| GIVEN EXERCISE A |
Edit the part of the remote-work article between "I love the inspiration" and "the day strong.", inclusive, replacing "couch" with "sofa" throughout.

| PASSAGE TO READ |
+--
Just scored a job working remotely? Considering fully embracing the freelancer fad? Or is your company rolling-out the occasional work-from-home benefit? Adapting yourself to the work-from-home lifestyle can be tough, but it’s possible. A recent report shows that the work-from-wherever trend has increased by 115 percent worldwide from 2005 to 2015, but there’s an art to the craft of working from your couch.
As social media marketers, our industry is designed for the mobile experience, so our work is easily translatable to the working-from-a-Bali-bungalow life. (We don’t, for the record, live in Bali.) We’re using our expertise to break down the do’s and dont’s of the home office and how to unplug once the work day’s done.
“I prefer to work on my own schedule. Sometimes that means a strict schedule with a to-do list and other times it means laying in bed and working after dinner. I consider it a successful day when I go to sleep knowing that I’ve set myself up for success tomorrow.
I love the inspiration that can come from having my own schedule. Working in a creative role, it’s easy to get bogged down with things that need to be done in the office. When I’m working from home I feel like I have more freedom to go for walks, talk to people, and calm my mind which all help get the creative juices flowing.”
“When working from home, I start my day early and sit on the couch, and usually stay in the same spot most of the day. It’s just nice to have your own space and feel comfortable. It’s usually straight from the bed to the couch. I get into comfy clothes and wash my face so I feel refreshed.
My breaks are usually centered around food, so I’ll either take a break to grab lunch, or go around the corner for a coffee. It’s just 15 minutes to get my body moving and do something that helps me finish the day strong.
Working from home is definitely easier when you work for someone vs when you’re self-employed. When you work for someone you have a concrete set of tasks and deadlines that you have to create for yourself when you run your own business. So there are definitely pros and cons, but it’s an amazing benefit.”
“I love having systems (such as Asana) and figuring out systems for communication, but I also like having the comfort of working in my own home, and not wasting time getting ready or commuting.
+--
| SUPPLIED RECORDS |
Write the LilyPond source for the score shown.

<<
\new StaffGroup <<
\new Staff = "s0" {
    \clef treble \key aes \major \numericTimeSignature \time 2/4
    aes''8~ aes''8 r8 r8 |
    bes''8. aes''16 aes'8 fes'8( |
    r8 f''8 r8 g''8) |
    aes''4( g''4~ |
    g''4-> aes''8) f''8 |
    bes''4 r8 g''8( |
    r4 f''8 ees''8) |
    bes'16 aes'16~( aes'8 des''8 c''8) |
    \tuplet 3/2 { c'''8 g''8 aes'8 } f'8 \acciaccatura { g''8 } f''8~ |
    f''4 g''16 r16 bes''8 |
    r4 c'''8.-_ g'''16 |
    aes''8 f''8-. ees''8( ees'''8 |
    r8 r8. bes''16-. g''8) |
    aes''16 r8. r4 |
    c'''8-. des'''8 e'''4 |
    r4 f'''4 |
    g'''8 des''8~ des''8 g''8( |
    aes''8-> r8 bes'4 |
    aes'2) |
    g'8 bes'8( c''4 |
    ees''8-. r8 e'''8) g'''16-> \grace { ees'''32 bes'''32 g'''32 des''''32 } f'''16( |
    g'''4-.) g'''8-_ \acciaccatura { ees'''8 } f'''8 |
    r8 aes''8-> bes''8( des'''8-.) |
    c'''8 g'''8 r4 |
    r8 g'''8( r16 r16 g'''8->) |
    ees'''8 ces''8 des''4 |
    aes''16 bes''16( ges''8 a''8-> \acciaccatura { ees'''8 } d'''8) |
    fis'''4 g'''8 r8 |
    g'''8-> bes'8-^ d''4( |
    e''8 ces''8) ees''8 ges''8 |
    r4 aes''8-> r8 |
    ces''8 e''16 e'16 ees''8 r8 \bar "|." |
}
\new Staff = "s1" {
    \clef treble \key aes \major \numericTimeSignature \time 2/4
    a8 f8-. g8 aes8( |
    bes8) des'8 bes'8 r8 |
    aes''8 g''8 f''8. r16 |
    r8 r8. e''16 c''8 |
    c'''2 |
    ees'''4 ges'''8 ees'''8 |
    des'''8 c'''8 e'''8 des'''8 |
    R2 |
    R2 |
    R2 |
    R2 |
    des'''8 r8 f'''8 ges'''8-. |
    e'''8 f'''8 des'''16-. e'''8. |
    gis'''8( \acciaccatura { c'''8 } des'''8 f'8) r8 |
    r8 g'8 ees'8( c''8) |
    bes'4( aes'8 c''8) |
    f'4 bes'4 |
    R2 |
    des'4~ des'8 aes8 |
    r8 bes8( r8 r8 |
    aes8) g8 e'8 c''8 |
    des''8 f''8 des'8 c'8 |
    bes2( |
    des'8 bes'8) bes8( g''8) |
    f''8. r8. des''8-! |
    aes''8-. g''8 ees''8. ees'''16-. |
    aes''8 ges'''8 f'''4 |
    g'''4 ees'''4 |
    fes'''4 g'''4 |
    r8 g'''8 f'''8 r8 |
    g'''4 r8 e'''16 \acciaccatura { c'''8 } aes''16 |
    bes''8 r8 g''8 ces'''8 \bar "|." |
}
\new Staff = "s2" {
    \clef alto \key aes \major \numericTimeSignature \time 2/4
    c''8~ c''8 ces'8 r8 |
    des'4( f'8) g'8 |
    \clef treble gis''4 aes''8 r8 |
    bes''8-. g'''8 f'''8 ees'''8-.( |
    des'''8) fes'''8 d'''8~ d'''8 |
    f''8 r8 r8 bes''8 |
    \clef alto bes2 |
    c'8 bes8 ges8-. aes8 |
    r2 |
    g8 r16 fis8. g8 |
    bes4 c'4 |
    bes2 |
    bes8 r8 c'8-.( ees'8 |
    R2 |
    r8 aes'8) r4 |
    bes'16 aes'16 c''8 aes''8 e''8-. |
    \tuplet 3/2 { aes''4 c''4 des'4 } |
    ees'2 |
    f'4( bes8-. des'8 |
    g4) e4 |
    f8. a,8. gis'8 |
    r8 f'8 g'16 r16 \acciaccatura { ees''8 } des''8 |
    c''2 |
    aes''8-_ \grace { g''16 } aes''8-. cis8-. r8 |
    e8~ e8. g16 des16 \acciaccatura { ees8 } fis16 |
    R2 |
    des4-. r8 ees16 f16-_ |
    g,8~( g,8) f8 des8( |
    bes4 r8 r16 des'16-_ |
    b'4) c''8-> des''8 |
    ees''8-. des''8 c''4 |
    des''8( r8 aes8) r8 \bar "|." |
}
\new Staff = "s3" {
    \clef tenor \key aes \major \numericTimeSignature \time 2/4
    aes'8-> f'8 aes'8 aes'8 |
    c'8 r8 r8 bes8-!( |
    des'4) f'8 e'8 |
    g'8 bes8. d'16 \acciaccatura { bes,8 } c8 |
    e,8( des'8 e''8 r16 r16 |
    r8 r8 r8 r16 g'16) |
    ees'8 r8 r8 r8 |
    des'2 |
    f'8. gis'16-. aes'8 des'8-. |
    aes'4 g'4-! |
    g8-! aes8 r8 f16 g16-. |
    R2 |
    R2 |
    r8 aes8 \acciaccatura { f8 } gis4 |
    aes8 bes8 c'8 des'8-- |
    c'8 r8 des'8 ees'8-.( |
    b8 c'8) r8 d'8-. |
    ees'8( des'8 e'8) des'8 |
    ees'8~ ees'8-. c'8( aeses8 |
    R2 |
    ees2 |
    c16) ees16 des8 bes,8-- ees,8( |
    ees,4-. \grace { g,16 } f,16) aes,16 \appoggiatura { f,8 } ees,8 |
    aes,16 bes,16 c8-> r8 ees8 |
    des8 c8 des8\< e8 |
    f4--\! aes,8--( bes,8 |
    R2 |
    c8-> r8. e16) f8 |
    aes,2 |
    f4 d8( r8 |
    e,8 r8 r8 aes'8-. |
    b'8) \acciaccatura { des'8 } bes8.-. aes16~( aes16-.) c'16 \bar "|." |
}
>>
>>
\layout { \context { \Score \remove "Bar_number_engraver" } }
+--
| GIVEN EXERCISE B |
How many lines of the records contain the string "clef"? Case counts, and the reply should be the number alone.

| SOLUTION A |
I love the inspiration that can come from having my own schedule. Working in a creative role, it’s easy to get bogged down with things that need to be done in the office. When I’m working from home I feel like I have more freedom to go for walks, talk to people, and calm my mind which all help get the creative juices flowing.”
“When working from home, I start my day early and sit on the sofa, and usually stay in the same spot most of the day. It’s just nice to have your own space and feel comfortable. It’s usually straight from the bed to the sofa. I get into comfy clothes and wash my face so I feel refreshed.
My breaks are usually centered around food, so I’ll either take a break to grab lunch, or go around the corner for a coffee. It’s just 15 minutes to get my body moving and do something that helps me finish the day strong.

| SOLUTION B |
6